When the Mist Cleared at Willow Creek
When the Mist Cleared at Willow Creek
3:47AM. My thermos of bitter diner coffee trembled in the cup holder as the truck bounced down the gravel road. Through the fogged windshield, Willow Creek's silhouette emerged like a sleeping giant - its surface so still I could hear spinnerbait blades clicking against my tackle box with every pothole.
The first cast sliced through dawn's silver veil. I always start with a topwater lure here, chasing that heart-stopping moment when bass erupt through mirrored surfaces. But today the water remained stubbornly smooth. My wrists grew sore from fan-casting the coontail beds, each retrieve trailing ghostly spirals of algae.
'Should've brought the waders,' I muttered when my third jig head snagged on submerged timber.
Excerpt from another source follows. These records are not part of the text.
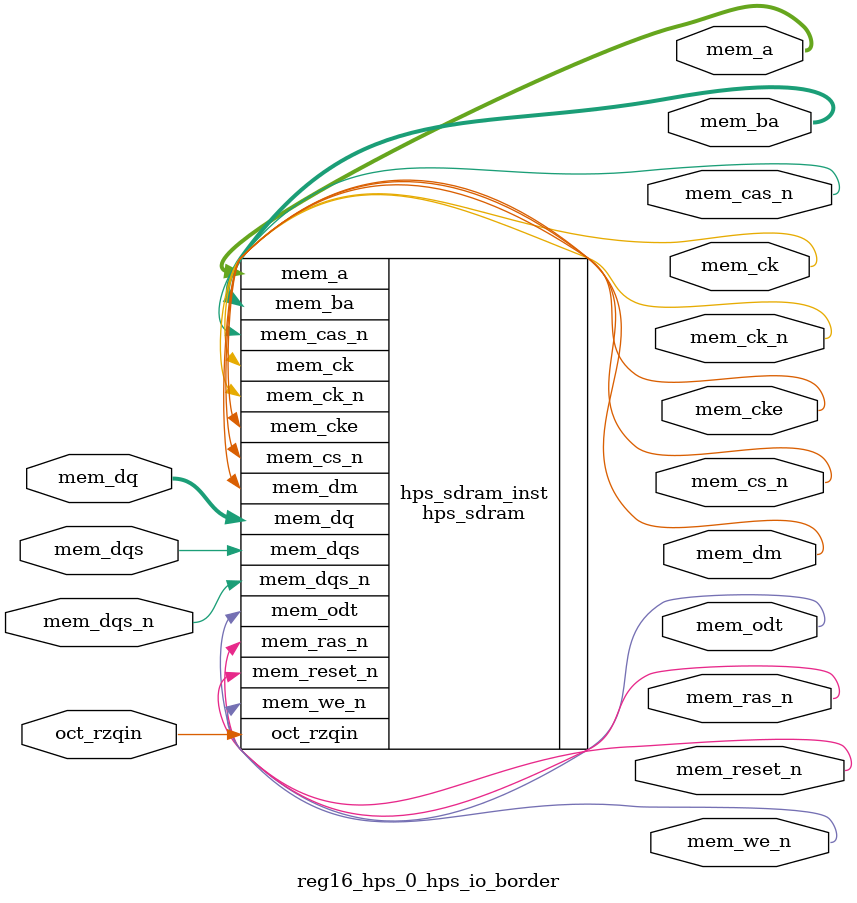
<source format=sv>


module reg16_hps_0_hps_io_border(
// memory
  output wire [13 - 1 : 0 ] mem_a
 ,output wire [3 - 1 : 0 ] mem_ba
 ,output wire [1 - 1 : 0 ] mem_ck
 ,output wire [1 - 1 : 0 ] mem_ck_n
 ,output wire [1 - 1 : 0 ] mem_cke
 ,output wire [1 - 1 : 0 ] mem_cs_n
 ,output wire [1 - 1 : 0 ] mem_ras_n
 ,output wire [1 - 1 : 0 ] mem_cas_n
 ,output wire [1 - 1 : 0 ] mem_we_n
 ,output wire [1 - 1 : 0 ] mem_reset_n
 ,inout wire [8 - 1 : 0 ] mem_dq
 ,inout wire [1 - 1 : 0 ] mem_dqs
 ,inout wire [1 - 1 : 0 ] mem_dqs_n
 ,output wire [1 - 1 : 0 ] mem_odt
 ,output wire [1 - 1 : 0 ] mem_dm
 ,input wire [1 - 1 : 0 ] oct_rzqin
);


hps_sdram hps_sdram_inst(
 .mem_dq({
    mem_dq[7:0] // 7:0
  })
,.mem_odt({
    mem_odt[0:0] // 0:0
  })
,.mem_ras_n({
    mem_ras_n[0:0] // 0:0
  })
,.mem_dqs_n({
    mem_dqs_n[0:0] // 0:0
  })
,.mem_dqs({
    mem_dqs[0:0] // 0:0
  })
,.mem_dm({
    mem_dm[0:0] // 0:0
  })
,.mem_we_n({
    mem_we_n[0:0] // 0:0
  })
,.mem_cas_n({
    mem_cas_n[0:0] // 0:0
  })
,.mem_ba({
    mem_ba[2:0] // 2:0
  })
,.mem_a({
    mem_a[12:0] // 12:0
  })
,.mem_cs_n({
    mem_cs_n[0:0] // 0:0
  })
,.mem_ck({
    mem_ck[0:0] // 0:0
  })
,.mem_cke({
    mem_cke[0:0] // 0:0
  })
,.oct_rzqin({
    oct_rzqin[0:0] // 0:0
  })
,.mem_reset_n({
    mem_reset_n[0:0] // 0:0
  })
,.mem_ck_n({
    mem_ck_n[0:0] // 0:0
  })
);

endmodule


</source>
The sun climbed higher, baking the aluminum boat seat until it burned through my jeans. I was debating giving up when a sudden gust rippled the water - not from wind, but from a massive tail slap near the north bank.
Adrenaline sharpened my movements. Line hissed through the guides as I sent a creature bait arcing toward the commotion. Two hops. A pause. Then the rod nearly jerked from my hands as something primal surged toward deep water. For seven breathless minutes, 10lb fluorocarbon sang against rocks and roots until finally, gleaming in the sunlight, emerged the largest smallmouth I'd ever seen - its bronze flanks scarred from a hundred battles.
As I released the warrior back into the tannin-stained water, a breeze carried away the morning haze. Sometimes the creek doesn't give up its secrets until you've paid enough in sweat and doubt.